IET Cluster manual

This is the manual for the usage of the IET cluster. Issues and suggestions can be submitted through the issue tracker.

Getting started

DISCLAIMER: no backup of your data is provided, this is the resposibility of the user!

Support

If you need support regarding the cluster, make sure to consult the support page first!

Account

To get an account for the cluster, please get in touch with the IET support team via iet-support@ost.ch.

Cluster layout

shpc0003.ost.chlogin nodeRocky Linux 8.6usershpc0002.ost.chmaster nodeRocky Linux 8.6backupold masterRocky Linux 8.6node01RHEL 8.6node02RHEL 8.6node03Rocky Linux 8.6...node24Rocky Linux 8.6ssh/sftp/scp

Connect to the Cluster

To connect to the cluster, it is recommended to use ssh, as it is available in Linux and Windows (Powershell). For further instructions on how to connect to the cluster with ssh, please refer to the ssh page.

If you prefer a graphical interface check out the vnc page.

Relevant folders

The folders most relevant for general usage of the cluster are given by:

  • Your home directory: shpc0002.ost.ch:/home/OST/<username>.
  • The data and project folders, found in shpc0002.ost.ch:/data.

For more details about the folder layout refer to the chapter Folder layout.

Software

Software is installed over ansible scripts for proprietary software and via guix for FOSS software.

The list of installed proprietary software can be found in software.yaml.

The list of installed FOSS software can be found in guix-modules.scm.

Modules

To use any specific software on the cluster, you first need to load its corresponding module.
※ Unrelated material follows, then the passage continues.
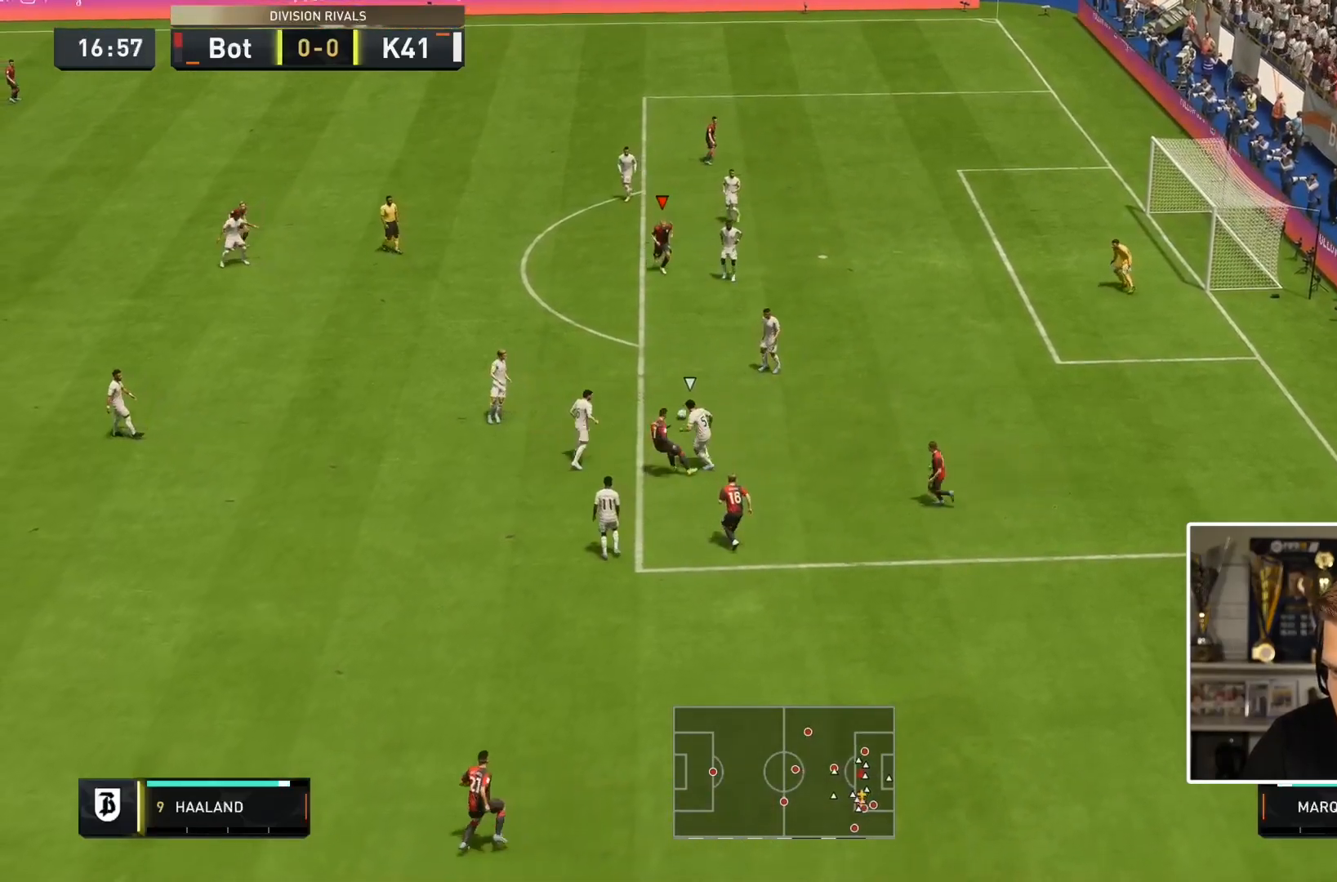
{"dt_ms": 500, "buttons": [], "left_stick": "up-right", "right_stick": "center", "events": [[233, "left_stick", "right"], [483, "left_stick", "up-right"]]}
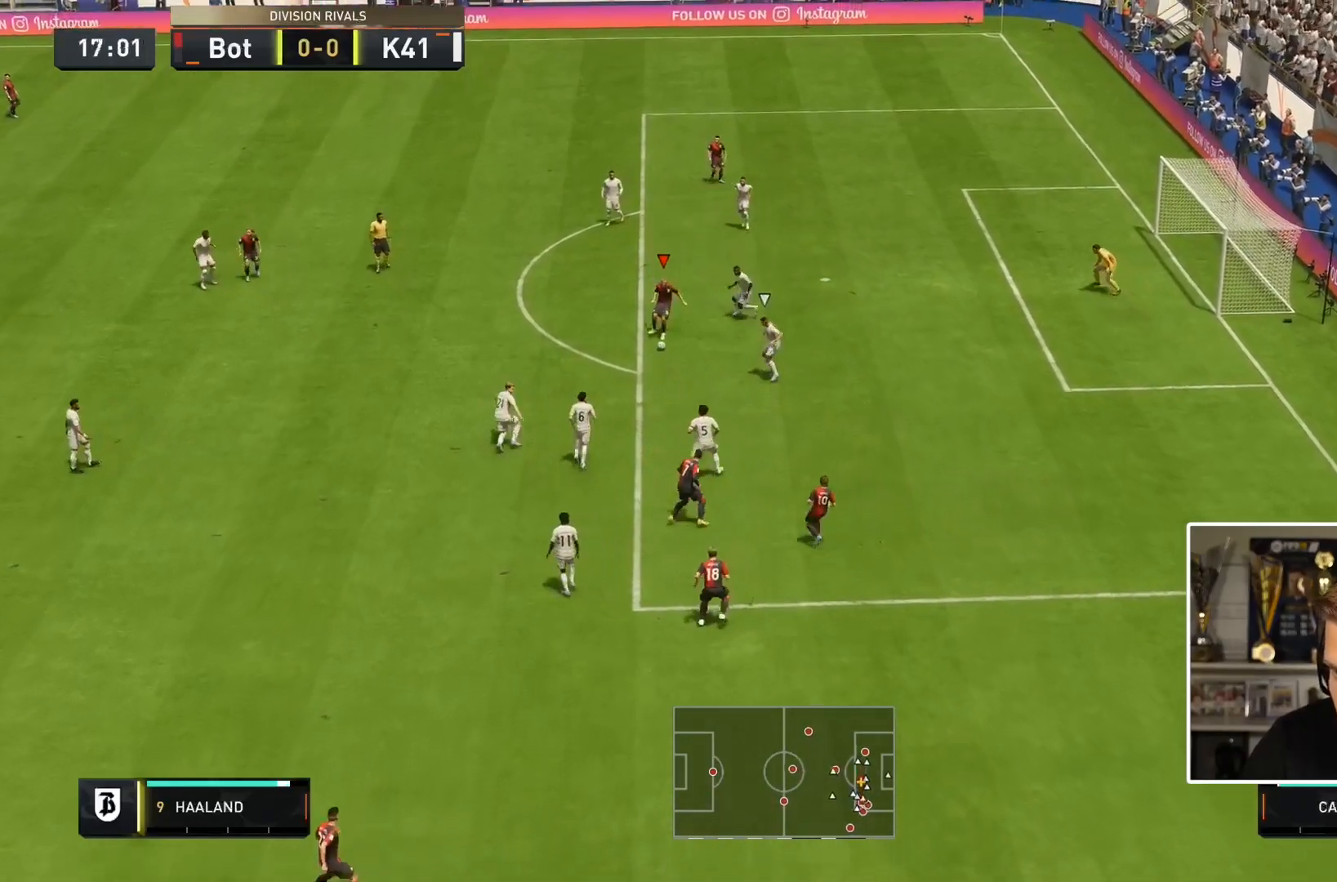
{"dt_ms": 500, "buttons": [], "left_stick": "left", "right_stick": "center", "events": [[317, "left_stick", "left"]]}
To do so:

  • List the available modules with module avail
  • Load a module via module load <module_name>
  • Unload a module via module unload <module_name>
  • Purge all loaded modules module purge

More information can be found in the chapter Environment modules.

Submitting a job

Job management and ressource allocation on the cluster is handled by SLURM. To submit a job to SLURM use the slurm-submit script ssubmit. It facilitates general job submission and has also helper commands for

  • starccm
  • comsol
  • matlab
  • moldex3d
  • openfoam

Detailed instructions can be found in the README.

More information about SLURM on the cluster can be found in the SLURM chapter.

Job status

To get an Overview of slurm's queue status and the current load on each node, open http://shpc0002.ost.ch in your browser.

To check any job's status, you can: - Use squeue to check job-ID, time consumed, and queing status of any job. - Check the standard output and standard error directed to a file of the name slurm-%j.out, where the %j is replaced with the job allocation number (found here).

To cancel a running job, you do scancel <job-ID>.

Accessing your data locally

To access your data on the cluster locally, you can, for example, use sshfs, a filesystem client based on SSH. To mount a filesystem, you type, for example:

sshfs <username>@shpc0003.ost.ch:~/run ~/shpc0003.ost.ch/run

To unmount it, you type the following.

fusermount3 -u mountpoint   # Linux
umount mountpoint           # OS X, FreeBSD

More information can be found in the chapter Data access.